As you know my blog is not just about weight loss or health or recipes, but also some real life – right from my own home to your computer screen. So, today I want to share with you all something that has been weighing heavily on me.
Over the last week or two I have seen two families specifically being mentioned on Facebook who have suffered an unimaginable loss – the loss of their children. One mother lost two of her children and her husband in a tornado, the other mother lost her own mother and her two children in an accident.
As a mother of a son who passed, whenever I see stories of parents who are suffering a loss it always hit me directly in the heart – hard. But in these two stories of these women I see them posting and talking about their faith. I will admit, I am jealous of their courage during this time that is so unbearable for a parent to endure.
Yes, I know we should not be “jealous” but I don’t have another word to describe it. For me I was at a complete loss of words, actions or even wanting to move or take a step. I was angry at God, I blamed myself, I blamed my husband, I blamed the doctors… I was sure that God was punishing our family. Yet here are these two women – so strong in their faith that even their loss which is unimaginable to anyone who has not been there like I have continue to walk with faith.
In a way I can see how their faith is working. The only place I could go after my son’s funeral was church on Sundays.
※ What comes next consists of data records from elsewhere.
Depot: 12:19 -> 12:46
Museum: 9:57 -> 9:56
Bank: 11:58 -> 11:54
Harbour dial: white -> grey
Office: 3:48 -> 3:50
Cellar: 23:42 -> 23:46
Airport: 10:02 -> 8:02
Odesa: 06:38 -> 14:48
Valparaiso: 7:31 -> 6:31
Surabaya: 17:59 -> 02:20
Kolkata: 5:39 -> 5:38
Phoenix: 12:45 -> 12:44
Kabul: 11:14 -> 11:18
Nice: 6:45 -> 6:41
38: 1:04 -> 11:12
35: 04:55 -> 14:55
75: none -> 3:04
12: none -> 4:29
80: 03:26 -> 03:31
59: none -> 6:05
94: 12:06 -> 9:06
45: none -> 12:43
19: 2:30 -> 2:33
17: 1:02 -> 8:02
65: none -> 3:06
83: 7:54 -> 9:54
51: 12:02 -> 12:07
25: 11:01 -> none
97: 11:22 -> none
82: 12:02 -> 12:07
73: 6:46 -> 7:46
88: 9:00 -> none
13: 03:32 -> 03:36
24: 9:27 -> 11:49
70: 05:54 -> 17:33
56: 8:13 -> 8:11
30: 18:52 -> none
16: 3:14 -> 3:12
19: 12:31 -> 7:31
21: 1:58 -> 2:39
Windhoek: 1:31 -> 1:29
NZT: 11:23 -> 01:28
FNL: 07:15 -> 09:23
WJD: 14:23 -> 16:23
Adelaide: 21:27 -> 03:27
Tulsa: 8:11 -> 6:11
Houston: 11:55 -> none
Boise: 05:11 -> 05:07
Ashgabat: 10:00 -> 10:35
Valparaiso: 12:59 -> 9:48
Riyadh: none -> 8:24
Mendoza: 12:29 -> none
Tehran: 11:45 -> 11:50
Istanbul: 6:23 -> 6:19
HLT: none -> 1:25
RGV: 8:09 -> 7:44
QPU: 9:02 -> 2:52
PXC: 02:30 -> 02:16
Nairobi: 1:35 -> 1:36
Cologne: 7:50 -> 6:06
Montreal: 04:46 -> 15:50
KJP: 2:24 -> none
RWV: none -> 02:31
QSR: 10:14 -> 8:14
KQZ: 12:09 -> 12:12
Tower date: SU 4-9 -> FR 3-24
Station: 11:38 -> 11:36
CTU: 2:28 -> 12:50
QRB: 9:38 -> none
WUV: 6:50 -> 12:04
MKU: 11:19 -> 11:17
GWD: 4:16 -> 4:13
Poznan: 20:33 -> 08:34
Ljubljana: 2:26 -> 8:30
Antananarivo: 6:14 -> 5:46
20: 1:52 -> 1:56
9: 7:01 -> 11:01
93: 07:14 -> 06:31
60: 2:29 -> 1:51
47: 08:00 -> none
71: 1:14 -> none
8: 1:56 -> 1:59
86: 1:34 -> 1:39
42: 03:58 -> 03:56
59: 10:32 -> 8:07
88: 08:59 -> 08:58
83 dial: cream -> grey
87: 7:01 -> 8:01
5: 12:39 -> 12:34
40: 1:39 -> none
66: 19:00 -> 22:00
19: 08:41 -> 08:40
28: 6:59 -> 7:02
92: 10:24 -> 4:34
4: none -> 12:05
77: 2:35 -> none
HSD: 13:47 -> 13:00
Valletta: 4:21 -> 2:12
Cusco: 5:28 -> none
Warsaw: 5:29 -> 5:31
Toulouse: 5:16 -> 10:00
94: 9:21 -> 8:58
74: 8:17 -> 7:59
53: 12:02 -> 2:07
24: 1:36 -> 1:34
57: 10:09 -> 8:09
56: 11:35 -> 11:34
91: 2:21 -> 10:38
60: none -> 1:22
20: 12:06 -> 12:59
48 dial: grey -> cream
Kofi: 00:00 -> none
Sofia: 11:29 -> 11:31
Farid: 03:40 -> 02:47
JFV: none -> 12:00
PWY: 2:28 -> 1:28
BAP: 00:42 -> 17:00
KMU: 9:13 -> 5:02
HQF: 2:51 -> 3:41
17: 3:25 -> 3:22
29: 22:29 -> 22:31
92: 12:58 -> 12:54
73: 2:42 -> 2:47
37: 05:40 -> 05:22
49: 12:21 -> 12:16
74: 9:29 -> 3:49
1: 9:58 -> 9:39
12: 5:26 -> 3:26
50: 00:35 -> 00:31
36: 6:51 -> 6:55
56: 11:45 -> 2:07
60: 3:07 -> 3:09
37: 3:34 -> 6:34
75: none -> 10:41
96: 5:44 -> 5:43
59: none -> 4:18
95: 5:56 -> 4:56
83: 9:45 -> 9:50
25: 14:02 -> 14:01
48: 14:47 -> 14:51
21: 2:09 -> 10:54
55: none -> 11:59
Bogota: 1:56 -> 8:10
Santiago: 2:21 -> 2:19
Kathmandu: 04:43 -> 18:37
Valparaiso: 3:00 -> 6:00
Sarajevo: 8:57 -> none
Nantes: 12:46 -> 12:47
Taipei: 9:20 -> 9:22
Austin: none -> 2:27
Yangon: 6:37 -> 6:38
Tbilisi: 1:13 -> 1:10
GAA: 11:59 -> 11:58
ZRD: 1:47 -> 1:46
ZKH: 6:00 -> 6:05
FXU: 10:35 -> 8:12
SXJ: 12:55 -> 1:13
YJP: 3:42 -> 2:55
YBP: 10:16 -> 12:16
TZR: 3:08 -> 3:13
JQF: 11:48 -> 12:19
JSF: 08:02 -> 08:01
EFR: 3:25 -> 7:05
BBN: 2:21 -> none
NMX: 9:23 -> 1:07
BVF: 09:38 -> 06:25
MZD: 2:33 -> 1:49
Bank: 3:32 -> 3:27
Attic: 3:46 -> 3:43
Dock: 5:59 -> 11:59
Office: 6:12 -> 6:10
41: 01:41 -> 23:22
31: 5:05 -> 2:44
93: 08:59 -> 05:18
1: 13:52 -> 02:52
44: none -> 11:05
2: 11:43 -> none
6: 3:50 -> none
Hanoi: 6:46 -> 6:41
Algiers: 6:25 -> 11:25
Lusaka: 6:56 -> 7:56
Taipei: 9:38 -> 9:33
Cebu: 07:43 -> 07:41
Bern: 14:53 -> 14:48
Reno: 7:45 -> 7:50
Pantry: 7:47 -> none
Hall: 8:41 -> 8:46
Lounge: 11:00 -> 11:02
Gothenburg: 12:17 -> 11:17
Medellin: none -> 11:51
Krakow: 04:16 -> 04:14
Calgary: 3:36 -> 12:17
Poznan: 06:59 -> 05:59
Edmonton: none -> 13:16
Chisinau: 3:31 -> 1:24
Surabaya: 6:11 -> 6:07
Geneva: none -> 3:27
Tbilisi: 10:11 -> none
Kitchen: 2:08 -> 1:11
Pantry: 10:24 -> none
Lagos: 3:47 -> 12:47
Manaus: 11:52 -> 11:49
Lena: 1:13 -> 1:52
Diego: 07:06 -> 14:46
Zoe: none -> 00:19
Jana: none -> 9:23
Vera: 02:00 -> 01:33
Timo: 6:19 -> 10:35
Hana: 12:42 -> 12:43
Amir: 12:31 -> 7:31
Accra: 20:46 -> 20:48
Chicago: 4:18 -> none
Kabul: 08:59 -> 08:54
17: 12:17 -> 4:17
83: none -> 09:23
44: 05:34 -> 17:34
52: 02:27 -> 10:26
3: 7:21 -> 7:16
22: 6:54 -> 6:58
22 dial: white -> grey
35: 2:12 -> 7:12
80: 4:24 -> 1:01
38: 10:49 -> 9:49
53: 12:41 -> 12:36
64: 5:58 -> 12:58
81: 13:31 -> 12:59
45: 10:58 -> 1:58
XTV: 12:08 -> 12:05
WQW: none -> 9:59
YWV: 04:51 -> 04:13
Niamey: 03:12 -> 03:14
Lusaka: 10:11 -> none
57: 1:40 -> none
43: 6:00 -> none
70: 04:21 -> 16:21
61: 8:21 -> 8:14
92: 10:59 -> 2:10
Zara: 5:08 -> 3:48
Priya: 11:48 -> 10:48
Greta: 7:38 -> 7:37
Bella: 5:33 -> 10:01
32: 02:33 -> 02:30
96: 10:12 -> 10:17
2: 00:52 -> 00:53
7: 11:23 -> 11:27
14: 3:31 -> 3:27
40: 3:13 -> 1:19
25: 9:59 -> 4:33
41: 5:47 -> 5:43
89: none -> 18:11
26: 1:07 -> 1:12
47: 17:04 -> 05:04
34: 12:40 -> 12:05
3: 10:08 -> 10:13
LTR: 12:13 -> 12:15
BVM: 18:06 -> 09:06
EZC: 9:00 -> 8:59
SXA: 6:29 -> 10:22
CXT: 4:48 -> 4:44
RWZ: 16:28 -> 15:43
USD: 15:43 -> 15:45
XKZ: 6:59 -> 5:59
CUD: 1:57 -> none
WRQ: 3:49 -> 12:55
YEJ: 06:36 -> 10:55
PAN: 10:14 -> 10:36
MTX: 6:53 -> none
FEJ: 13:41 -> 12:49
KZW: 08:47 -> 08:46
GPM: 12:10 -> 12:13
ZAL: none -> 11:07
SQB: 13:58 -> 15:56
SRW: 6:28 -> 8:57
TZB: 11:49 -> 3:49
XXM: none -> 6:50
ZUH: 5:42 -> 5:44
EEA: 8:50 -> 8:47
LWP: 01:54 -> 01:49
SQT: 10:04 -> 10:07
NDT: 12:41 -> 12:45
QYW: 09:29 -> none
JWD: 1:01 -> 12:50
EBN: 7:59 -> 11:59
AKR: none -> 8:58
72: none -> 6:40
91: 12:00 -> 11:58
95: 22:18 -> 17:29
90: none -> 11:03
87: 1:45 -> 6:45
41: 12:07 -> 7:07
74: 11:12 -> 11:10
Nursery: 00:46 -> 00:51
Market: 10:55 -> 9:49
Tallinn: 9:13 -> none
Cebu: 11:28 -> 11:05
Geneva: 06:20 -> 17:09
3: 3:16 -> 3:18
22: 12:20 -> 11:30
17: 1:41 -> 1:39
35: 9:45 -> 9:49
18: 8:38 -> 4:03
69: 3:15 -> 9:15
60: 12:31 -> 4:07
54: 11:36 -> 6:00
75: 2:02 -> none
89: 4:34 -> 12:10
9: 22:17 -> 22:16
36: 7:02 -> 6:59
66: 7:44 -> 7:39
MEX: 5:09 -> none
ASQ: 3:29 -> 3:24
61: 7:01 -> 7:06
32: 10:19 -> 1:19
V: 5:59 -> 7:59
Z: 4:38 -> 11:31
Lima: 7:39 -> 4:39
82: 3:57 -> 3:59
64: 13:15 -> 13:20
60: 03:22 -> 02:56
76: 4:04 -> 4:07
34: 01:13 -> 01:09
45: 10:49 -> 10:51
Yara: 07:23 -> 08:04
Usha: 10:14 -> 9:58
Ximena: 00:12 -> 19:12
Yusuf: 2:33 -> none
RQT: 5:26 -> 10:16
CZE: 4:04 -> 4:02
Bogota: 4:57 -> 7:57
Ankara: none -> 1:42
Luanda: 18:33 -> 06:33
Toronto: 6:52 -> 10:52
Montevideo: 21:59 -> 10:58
It was the only place I felt “okay”. When I was not there to say I could barely function, to say even very simple things like eating or showering were too hard for me to accomplish would be an understatement.
Last night I had the opportunity to watch the Movie “Heaven is for Real”. The part that made me burst into tears was where the boy in the movie met his sister and again when he describes his sister to his parents. Even though she died in the womb she was a young girl when he met her. My mind was flooded… will Austin be a young boy when I meet him again? Am I missing him grow up? Instead of feeling at peace I now have SO many more questions that I wish I had the answer for.
I replayed that scene of the movie several times, sobbing uncontrollably.
So here I sit, contemplating life, death and Heaven once again – missing my son and wondering what its like there for him – what will he be like when I meet him again? I know there are many other parents out there like me. Just know that you are not alone in your questions or your quest for peace.